Uncertainty propagation in coupled hydrological models using winding stairs and null-space Monte Carlo methods

Abstract

By integrating disciplinary sub-models, coupled hydrological models allow the exchange of output and input fluxes among their sub-models. While such coupling of models can mirror the conceptual representation of the water-cycle, potential uncertainty propagation and aggregation across the sub-models may limit their overall performance. There are limited studies dealing with uncertainty in coupled hydrological models due to the high computational needs, the absence of detailed data, and the lack of efficient uncertainty propagation frameworks. This study presents an effective uncertainty propagation framework using a combination of statistical techniques, multi-variable calibration, and parallel computation.

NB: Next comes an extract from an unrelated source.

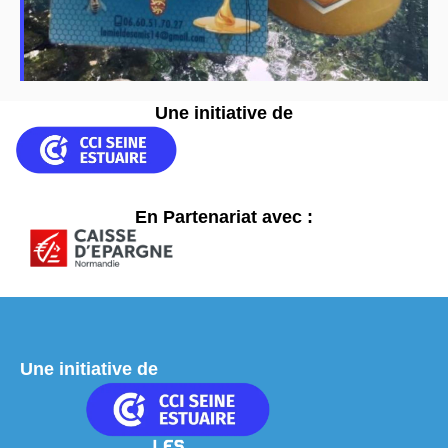
Une initiative de
En Partenariat avec :
Une initiative de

The framework was tested using a synthetic mathematical coupled model and a real‐world, coupled surface water (PRMS) and subsurface (MODFLOW) model. For the synthetic coupled model, the framework has shown its effectiveness to reveal the interplay of input variables, quantify the uncertainties within each sub-model and track their propagation through the coupled modeling system. For the PRMS-MODFLOW model, the framework has demonstrated how uncertainty in input precipitation, surface water, and subsurface water sub-models influences the different segments of a hydrograph. The results also indicate that improved predictions of high flow require a better quantification of input uncertainty. In contrast, baseflow and recession flow uncertainties largely depend on the subsurface and surface water sub-models, respectively. The presented framework, in addition to providing relatively comprehensive uncertainty information on the integrated model outputs, it helps to identify the potential sources of uncertainty that can be used for further model improvement and guide new data collection campaigns.